- Born: 1966 (age 59–60) New Zealand
- Occupations: Cartoonist Animator

= Anthony Ellison =

New Zealand cartoonist and animator

Anthony Ellison (born 1966) is a New Zealand cartoonist and animator.

Ellison is of Māori descent, from the Ngai Tahu iwi.

Ellison has been the political cartoonist for The Sunday Star-Times since 1988 and was at one stage the youngest political cartoonist in New Zealand. His cartoons addressed Māori issues but did not stereotype Māori and women. Frustrated by the limitations of the medium, Ellison abandoned political cartooning and began a bizarre weekly cartoon 'Meantime' for the New Zealand Listener. 'Meantime' survived two changes of editor before being dropped by the current editor who favoured a more conservative approach to the magazine.

Ellison created the character Media Dog for the media satire show Eating Media Lunch and also created the 1920s pastiche Happy Hori for the comedy show The Unauthorised History of New Zealand. According to an interview with Chris Slane, Ellison does not use story boards for his animations, "just writes a script, takes it into the recording studio and sees what happens".

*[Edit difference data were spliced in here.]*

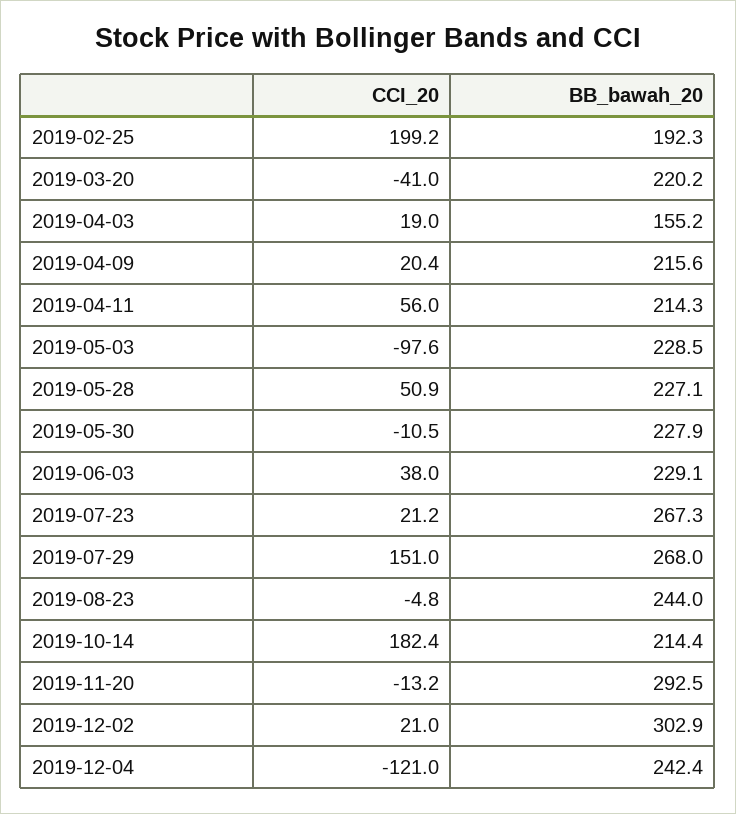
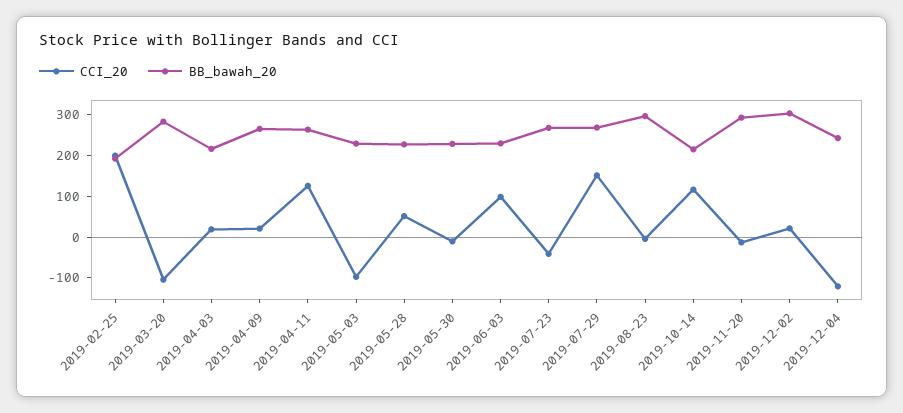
CCI_20, 2019-03-20: -41 -> -100
BB_bawah_20, 2019-03-20: 220.2 -> 280
BB_bawah_20, 2019-04-03: 155.2 -> 220
BB_bawah_20, 2019-04-09: 215.6 -> 260
CCI_20, 2019-04-11: 56 -> 120
BB_bawah_20, 2019-04-11: 214.3 -> 260
CCI_20, 2019-06-03: 38 -> 100
CCI_20, 2019-07-23: 21.2 -> -40
BB_bawah_20, 2019-08-23: 244 -> 300
CCI_20, 2019-10-14: 182.4 -> 120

In 2005, Ellison made his first foray into live-action comedy with the one-off television pilot 'Barry'. New Zealand Listener TV critic Diana Witchel describes Ellison's television work as representing "some of the most disturbing material on television this side of Destiny TV" and goes on to say that 'Barry' "as comment on the pretensions of the intelligentsia, the gullibility of the media and the stunning incomprehensibility of late-night innovative comedy, it's a triumph."
In addition to editorial cartoons he has also published adult minicomics, including 'Popeye has a Fuck' (1977),'Tard' (1998), and 'Ray Gun Girls' (1999), which Pavement has described as "An unsettling mixture of Japanese school-girl eroticism, fifties ray-guns and haunting landscapes".